## Exercise details
Show every line below where "widget" appears.

(Stored data)
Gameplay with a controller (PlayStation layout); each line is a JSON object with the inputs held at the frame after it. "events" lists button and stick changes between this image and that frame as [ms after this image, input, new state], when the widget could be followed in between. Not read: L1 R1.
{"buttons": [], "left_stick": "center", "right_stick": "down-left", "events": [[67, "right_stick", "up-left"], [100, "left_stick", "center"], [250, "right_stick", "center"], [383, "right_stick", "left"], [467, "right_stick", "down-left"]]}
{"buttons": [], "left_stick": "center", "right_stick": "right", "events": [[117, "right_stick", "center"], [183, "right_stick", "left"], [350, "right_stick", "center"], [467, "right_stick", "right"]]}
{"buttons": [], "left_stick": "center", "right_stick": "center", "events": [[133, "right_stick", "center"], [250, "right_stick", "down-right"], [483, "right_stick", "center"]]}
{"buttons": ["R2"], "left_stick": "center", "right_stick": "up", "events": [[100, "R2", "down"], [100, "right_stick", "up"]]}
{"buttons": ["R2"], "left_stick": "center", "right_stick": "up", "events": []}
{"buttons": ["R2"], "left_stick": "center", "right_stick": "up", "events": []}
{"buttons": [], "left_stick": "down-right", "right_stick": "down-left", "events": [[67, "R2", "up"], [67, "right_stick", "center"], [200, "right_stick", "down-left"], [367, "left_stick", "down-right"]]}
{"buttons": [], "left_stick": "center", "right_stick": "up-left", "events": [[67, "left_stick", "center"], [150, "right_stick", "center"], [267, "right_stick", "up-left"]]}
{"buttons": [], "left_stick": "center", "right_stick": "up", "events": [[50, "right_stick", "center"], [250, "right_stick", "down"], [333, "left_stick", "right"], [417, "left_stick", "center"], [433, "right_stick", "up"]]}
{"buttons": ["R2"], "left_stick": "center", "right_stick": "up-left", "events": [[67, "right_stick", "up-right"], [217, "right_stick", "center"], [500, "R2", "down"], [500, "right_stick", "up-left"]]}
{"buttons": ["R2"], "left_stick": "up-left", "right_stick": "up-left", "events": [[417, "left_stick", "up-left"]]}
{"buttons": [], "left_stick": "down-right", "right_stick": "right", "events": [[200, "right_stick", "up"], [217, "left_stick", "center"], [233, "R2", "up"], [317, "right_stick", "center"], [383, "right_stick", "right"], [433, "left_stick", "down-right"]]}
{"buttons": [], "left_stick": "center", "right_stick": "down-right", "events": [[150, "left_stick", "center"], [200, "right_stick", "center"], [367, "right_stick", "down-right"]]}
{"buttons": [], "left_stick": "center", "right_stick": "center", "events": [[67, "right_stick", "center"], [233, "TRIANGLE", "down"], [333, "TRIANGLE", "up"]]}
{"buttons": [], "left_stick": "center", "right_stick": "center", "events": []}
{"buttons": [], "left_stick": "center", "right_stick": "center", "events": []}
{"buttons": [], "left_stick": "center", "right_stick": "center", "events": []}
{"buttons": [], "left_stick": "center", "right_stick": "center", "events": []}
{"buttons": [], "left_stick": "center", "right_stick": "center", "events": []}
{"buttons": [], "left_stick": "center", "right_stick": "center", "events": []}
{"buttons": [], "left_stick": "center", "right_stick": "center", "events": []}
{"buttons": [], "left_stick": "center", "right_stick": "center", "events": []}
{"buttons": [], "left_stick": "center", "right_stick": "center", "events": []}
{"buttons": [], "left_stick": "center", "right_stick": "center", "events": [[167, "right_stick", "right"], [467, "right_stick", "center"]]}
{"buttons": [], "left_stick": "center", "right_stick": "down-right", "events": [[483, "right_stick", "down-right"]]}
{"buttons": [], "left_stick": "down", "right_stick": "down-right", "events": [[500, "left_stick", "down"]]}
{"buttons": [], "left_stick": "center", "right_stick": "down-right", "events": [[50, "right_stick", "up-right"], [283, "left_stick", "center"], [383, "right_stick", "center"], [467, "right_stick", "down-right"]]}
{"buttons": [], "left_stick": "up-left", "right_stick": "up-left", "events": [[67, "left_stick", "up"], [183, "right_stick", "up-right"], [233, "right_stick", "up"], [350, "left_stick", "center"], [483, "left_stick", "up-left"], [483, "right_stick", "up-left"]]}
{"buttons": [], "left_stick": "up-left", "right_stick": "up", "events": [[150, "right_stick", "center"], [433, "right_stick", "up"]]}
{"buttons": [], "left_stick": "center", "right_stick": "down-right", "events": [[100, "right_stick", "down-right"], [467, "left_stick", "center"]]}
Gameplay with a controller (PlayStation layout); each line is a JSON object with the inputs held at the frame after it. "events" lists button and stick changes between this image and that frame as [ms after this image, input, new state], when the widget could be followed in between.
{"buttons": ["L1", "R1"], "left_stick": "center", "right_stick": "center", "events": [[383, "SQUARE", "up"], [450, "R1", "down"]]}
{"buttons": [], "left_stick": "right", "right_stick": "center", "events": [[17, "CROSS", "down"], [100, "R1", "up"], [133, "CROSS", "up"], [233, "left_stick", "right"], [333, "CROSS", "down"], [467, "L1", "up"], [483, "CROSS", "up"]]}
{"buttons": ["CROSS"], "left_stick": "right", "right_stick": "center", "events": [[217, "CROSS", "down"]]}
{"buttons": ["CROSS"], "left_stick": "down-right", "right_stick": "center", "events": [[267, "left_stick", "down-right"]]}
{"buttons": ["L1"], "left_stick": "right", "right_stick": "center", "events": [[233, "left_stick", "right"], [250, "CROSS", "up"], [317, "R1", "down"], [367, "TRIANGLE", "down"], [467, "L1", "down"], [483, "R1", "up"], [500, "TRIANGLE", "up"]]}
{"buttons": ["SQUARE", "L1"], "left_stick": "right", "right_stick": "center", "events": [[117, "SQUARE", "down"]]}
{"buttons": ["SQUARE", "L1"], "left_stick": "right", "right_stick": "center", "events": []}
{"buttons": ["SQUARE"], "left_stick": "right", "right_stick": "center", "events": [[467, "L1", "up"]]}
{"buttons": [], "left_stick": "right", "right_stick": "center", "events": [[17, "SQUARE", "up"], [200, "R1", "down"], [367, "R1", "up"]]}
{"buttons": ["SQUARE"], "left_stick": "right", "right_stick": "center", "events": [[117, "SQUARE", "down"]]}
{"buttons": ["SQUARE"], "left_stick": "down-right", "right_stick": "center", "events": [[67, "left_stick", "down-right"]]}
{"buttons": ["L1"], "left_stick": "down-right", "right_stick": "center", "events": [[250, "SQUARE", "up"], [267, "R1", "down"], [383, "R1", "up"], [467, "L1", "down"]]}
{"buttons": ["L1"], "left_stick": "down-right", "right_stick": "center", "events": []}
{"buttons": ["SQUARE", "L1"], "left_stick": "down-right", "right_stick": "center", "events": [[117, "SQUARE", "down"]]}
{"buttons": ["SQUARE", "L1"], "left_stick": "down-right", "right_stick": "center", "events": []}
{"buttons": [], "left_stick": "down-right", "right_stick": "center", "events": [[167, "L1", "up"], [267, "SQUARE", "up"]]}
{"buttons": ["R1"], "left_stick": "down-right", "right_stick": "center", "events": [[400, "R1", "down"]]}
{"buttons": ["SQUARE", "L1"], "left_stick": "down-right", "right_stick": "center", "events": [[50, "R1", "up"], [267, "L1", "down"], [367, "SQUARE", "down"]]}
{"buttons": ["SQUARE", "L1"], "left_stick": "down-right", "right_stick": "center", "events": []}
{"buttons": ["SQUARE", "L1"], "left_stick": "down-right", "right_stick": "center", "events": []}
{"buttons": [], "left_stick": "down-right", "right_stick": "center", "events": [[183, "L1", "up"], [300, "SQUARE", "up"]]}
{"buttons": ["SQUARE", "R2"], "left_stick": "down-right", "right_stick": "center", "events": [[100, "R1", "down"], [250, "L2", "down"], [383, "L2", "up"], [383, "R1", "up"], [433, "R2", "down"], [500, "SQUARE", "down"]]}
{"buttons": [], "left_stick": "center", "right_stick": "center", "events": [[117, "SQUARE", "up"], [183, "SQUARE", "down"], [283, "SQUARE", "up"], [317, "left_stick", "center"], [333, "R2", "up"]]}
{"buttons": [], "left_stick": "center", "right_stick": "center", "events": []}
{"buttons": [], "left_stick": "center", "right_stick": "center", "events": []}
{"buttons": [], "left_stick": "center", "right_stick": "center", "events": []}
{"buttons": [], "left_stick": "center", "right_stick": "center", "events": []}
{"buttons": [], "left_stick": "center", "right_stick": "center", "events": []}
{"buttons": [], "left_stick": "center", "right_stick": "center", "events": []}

## The completed task
Gameplay with a controller (PlayStation layout); each line is a JSON object with the inputs held at the frame after it. "events" lists button and stick changes between this image and that frame as [ms after this image, input, new state], when the widget could be followed in between. Not read: L1 R1.
Gameplay with a controller (PlayStation layout); each line is a JSON object with the inputs held at the frame after it. "events" lists button and stick changes between this image and that frame as [ms after this image, input, new state], when the widget could be followed in between.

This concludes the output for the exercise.